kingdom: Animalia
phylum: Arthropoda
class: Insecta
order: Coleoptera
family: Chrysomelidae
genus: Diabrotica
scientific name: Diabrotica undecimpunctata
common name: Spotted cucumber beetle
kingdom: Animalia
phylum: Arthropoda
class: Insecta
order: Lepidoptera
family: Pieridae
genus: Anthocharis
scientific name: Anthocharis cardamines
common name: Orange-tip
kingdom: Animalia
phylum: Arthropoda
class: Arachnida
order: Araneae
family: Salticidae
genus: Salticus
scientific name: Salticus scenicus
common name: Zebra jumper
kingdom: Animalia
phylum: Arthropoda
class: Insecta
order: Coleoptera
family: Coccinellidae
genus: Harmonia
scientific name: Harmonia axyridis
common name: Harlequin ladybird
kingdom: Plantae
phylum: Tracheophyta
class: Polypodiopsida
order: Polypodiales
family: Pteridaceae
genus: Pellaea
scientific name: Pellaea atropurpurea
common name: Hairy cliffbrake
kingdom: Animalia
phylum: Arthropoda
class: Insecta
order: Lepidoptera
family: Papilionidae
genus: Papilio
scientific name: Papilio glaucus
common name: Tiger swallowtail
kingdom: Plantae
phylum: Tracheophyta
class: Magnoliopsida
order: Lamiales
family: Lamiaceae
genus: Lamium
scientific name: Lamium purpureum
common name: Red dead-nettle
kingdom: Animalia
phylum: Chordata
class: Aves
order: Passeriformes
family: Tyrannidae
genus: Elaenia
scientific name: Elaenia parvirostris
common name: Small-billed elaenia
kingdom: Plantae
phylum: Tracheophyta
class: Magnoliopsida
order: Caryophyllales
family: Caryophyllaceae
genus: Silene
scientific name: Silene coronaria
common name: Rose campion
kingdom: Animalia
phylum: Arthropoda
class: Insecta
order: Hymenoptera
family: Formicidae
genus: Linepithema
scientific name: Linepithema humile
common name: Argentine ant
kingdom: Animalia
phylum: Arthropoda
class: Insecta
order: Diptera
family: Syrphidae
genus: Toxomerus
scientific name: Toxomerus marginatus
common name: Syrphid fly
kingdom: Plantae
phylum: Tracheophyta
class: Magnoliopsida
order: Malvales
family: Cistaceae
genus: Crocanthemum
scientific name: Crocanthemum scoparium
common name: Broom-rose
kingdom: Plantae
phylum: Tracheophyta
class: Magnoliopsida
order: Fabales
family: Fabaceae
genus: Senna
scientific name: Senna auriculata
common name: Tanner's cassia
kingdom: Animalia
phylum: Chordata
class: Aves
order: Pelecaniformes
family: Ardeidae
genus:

-------

WHAT THE TASK ASKS: Reproduce every line of the listing above word for word, in the same order.

ANSWER:
kingdom: Animalia
phylum: Arthropoda
class: Insecta
order: Coleoptera
family: Chrysomelidae
genus: Diabrotica
scientific name: Diabrotica undecimpunctata
common name: Spotted cucumber beetle
kingdom: Animalia
phylum: Arthropoda
class: Insecta
order: Lepidoptera
family: Pieridae
genus: Anthocharis
scientific name: Anthocharis cardamines
common name: Orange-tip
kingdom: Animalia
phylum: Arthropoda
class: Arachnida
order: Araneae
family: Salticidae
genus: Salticus
scientific name: Salticus scenicus
common name: Zebra jumper
kingdom: Animalia
phylum: Arthropoda
class: Insecta
order: Coleoptera
family: Coccinellidae
genus: Harmonia
scientific name: Harmonia axyridis
common name: Harlequin ladybird
kingdom: Plantae
phylum: Tracheophyta
class: Polypodiopsida
order: Polypodiales
family: Pteridaceae
genus: Pellaea
scientific name: Pellaea atropurpurea
common name: Hairy cliffbrake
kingdom: Animalia
phylum: Arthropoda
class: Insecta
order: Lepidoptera
family: Papilionidae
genus: Papilio
scientific name: Papilio glaucus
common name: Tiger swallowtail
kingdom: Plantae
phylum: Tracheophyta
class: Magnoliopsida
order: Lamiales
family: Lamiaceae
genus: Lamium
scientific name: Lamium purpureum
common name: Red dead-nettle
kingdom: Animalia
phylum: Chordata
class: Aves
order: Passeriformes
family: Tyrannidae
genus: Elaenia
scientific name: Elaenia parvirostris
common name: Small-billed elaenia
kingdom: Plantae
phylum: Tracheophyta
class: Magnoliopsida
order: Caryophyllales
family: Caryophyllaceae
genus: Silene
scientific name: Silene coronaria
common name: Rose campion
kingdom: Animalia
phylum: Arthropoda
class: Insecta
order: Hymenoptera
family: Formicidae
genus: Linepithema
scientific name: Linepithema humile
common name: Argentine ant
kingdom: Animalia
phylum: Arthropoda
class: Insecta
order: Diptera
family: Syrphidae
genus: Toxomerus
scientific name: Toxomerus marginatus
common name: Syrphid fly
kingdom: Plantae
phylum: Tracheophyta
class: Magnoliopsida
order: Malvales
family: Cistaceae
genus: Crocanthemum
scientific name: Crocanthemum scoparium
common name: Broom-rose
kingdom: Plantae
phylum: Tracheophyta
class: Magnoliopsida
order: Fabales
family: Fabaceae
genus: Senna
scientific name: Senna auriculata
common name: Tanner's cassia
kingdom: Animalia
phylum: Chordata
class: Aves
order: Pelecaniformes
family: Ardeidae
genus:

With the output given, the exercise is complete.